Ouseburn's Spillers car park to permanently close overnight due to boy racers
A car park is being permanently closed overnight as part of efforts to crack down on boy racers.
The Spillers car park in Ouseburn, in Newcastle, will be closed at 10pm each night.
Local authority security officials have been going to the car park nightly for almost a year to install a barrier that blocks access to what used to be a 24/7 parking spot.
However, it had been a plagued by "significant anti-social behaviour" and was used by racing vehicles.
It will now be closed every night between 10pm and 6am.
A Newcastle City Council report said: “Spillers Car Park, like all other surface car parks the City Council operates, is formally open 24/7. However, due to significant anti-social behaviour, complaints from adjacent residents and request from Northumbria Police, we have been required to close the car park at 10pm each night and re-open the following day at 6am.
“The car park has unfortunately been the subject of sustained anti-social behaviour activity, including the speeding/racing of cars around the car park and surrounding area late into the evening.
“A range of interventions have taken place following multi-agency meetings with all relevant stakeholders including the police and the council’s community safety team. This includes increase staff patrols, the moving of the concrete rings to reduce the size of the car park and installation of CCTV.
“Whilst these initiatives have had some limited success, the issues continue. Following a request from the police, we have informally closed the car park at 10pm each night, with the installation of a physical barrier, with colleagues in security undertaking the arrangements of closing at 10pm daily and reopening at 6am.
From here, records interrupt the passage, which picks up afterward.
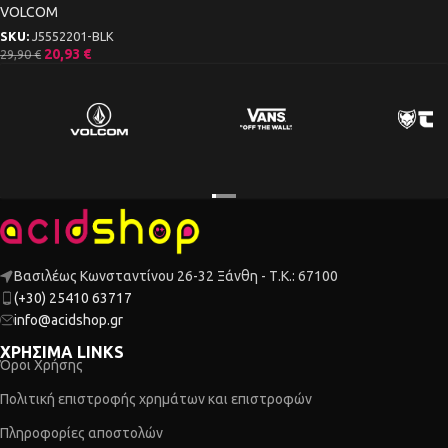
VOLCOM
SKU:
J5552201-BLK
20,93
€
29,90
€
Βασιλέως Κωνσταντίνου 26-32 Ξάνθη - Τ.Κ.: 67100
(+30) 25410 63717
info@acidshop.gr
ΧΡΗΣΙΜΑ LINKS
Όροι Χρήσης
Πολιτική επιστροφής χρημάτων και επιστροφών
Πληροφορίες αποστολών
It should be noted that pedestrian access to the car park will remain 24 hours, but vehicles are unable to arrive or leave during the hours closed.
“Alternative parking provision is within the area which has later opening hours, including the Quayside MSCP which is open until midnight daily.”
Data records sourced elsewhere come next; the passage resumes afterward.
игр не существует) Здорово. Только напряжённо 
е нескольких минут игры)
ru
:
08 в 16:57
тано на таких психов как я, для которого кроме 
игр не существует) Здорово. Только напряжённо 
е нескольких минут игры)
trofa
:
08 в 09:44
Anyone who leaves their vehicle in the car park after the barrier is erected at 10pm can retrieve it before midnight – but will have to pay a £100 release fee to have security staff come back and lift the blockade.
The council said the extra cost of locking and reopening the car park every day, estimated at £4,745 per year, would “not be passed onto users of the car park."
In 2021, the local authority decided to introduce parking charges at the Spillers Wharf location for the first time – in order to stop it from being packed out by commuters looking for free parking close to the city centre.
The future of the car park is uncertain, with major redevelopment plans having emerged for the area.
While planning permission has expired for the controversial Whey Aye Wheel project, which would have seen Europe’s biggest observation wheel built at Spillers Wharf, there remain proposals to build housing on the riverside plot.